If he did so, they believe they could charge him as a conspirator in the leak, not just as a passive recipient of the documents who then published them. Among materials prosecutors are studying is an online chat log in which Private Manning is said to claim that he had been directly communicating with Mr Assange using an encrypted Internet conferencing service as the soldier was downloading government files. Private Manning is also said to have claimed that Mr Assange gave him access to a dedicated server for uploading some of them to WikiLeaks.
Adrian Lamo, an ex-hacker in whom Private Manning confided and who eventually turned him in, said Private Manning detailed those interactions in instant-message conversations with him. He said the special se-rver’s purpose was to allow Private Manning’s submissions to “be bumped to the top of the queue for review.” By Mr Lamo’s account, Private Manning bragged about this “as evidence of his status as the high-profile source for WikiLeaks.”
Wired magazine has published excerpts from logs of online chats between Mr Lamo and Private Manning. But the sections in which Private Manning is said to detail contacts with Mr Assange are not among them. Mr Lamo described them from memory in an interview with the Times, but he said he could not provide the full chat transcript because the FBI had taken his hard drive, on which it was saved.
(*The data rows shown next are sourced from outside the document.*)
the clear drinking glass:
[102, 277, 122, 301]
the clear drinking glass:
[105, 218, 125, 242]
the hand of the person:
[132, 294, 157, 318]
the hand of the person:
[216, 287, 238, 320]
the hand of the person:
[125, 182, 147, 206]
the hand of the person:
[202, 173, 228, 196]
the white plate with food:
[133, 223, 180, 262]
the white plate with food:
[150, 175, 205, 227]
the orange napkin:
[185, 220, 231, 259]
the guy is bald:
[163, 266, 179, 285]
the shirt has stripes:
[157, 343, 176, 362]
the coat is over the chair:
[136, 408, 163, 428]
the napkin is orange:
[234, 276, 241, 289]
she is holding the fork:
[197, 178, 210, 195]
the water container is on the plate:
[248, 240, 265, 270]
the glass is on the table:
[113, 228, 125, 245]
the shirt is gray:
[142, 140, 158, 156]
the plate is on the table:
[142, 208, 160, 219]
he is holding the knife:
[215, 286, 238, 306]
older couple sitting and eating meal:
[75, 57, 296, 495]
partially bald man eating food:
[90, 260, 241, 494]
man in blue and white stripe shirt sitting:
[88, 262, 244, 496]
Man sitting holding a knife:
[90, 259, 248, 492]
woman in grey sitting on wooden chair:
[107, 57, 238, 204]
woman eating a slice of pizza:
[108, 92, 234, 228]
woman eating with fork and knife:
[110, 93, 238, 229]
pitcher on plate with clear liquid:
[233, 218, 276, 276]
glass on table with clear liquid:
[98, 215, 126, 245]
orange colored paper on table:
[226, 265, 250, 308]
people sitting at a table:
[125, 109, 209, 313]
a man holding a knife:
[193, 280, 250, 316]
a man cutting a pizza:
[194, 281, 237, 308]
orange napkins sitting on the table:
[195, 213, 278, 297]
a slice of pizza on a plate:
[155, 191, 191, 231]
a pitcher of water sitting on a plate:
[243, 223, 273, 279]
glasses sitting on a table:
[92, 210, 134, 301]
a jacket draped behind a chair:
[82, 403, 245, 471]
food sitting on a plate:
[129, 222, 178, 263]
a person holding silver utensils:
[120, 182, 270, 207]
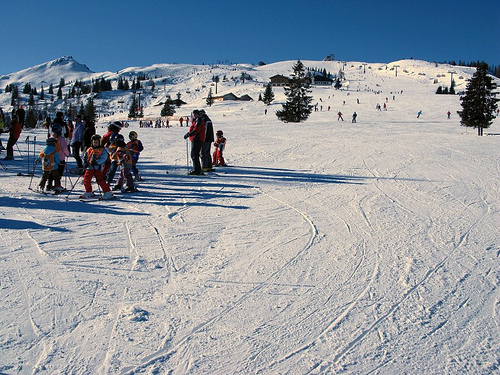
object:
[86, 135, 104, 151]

Since WikiLeaks began making public large caches of classified government documents this year, justice department officials have been struggling to co-me up with a way to charge Mr Assange with a crime.
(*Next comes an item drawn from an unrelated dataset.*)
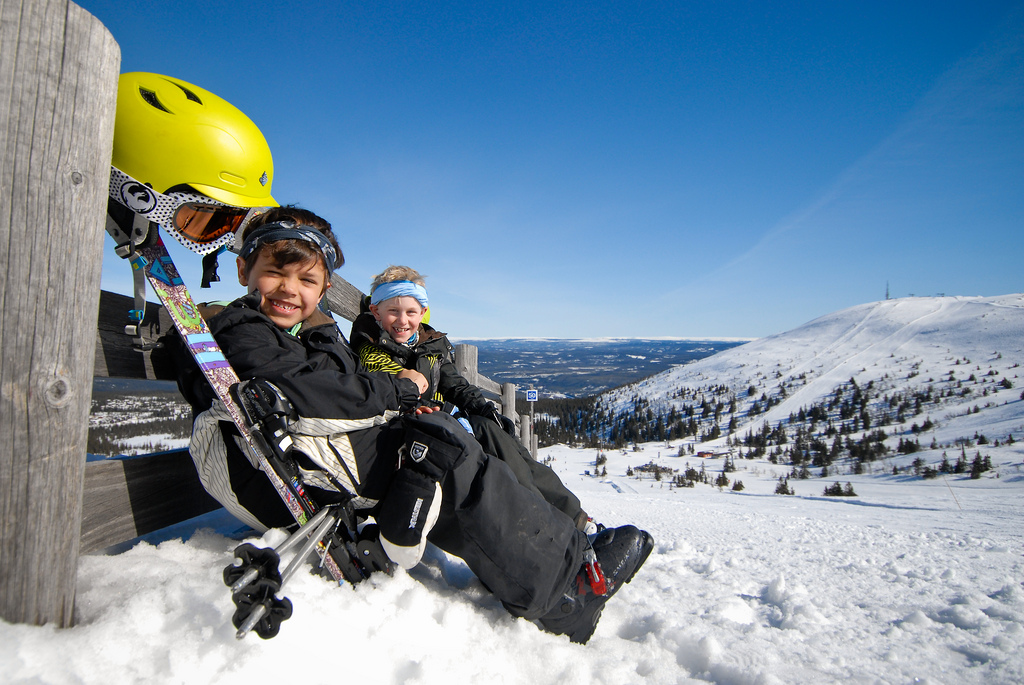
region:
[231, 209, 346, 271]
child wearing a black bandanna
Among other things, they have studied several statutes that criminalise the dissemination of restricted information under certain circumstances, including the Espionage Act of 1917 and the Computer Fraud and Abuse Act of 1986. But while prosecutors have used such laws to go after leakers and hackers, they have never successfully prosecuted recipients of leaked information for passing it on to others — an activity that can fall under the First Amendment’s strong protections of speech and press freedoms.
Last week, Attorney-General Eric H. Holder Jr said he had just authorised investigators to take “significant” steps, declining to specify them. This week, one of Mr Assange’s lawyers in Britain said they had “heard from Swedish authorities there has been a secretly impaneled grand jury” in Virginia. Justice department officials have declined to discuss any grand jury activity. But people familiar with the case said the department appeared to be attracted to the possibility of prosecuting Mr Assange as a co-conspirator to the leaking because it is under intense pressure to make an example of him as a deterrent to further mass leaking of electronic documents over the Internet.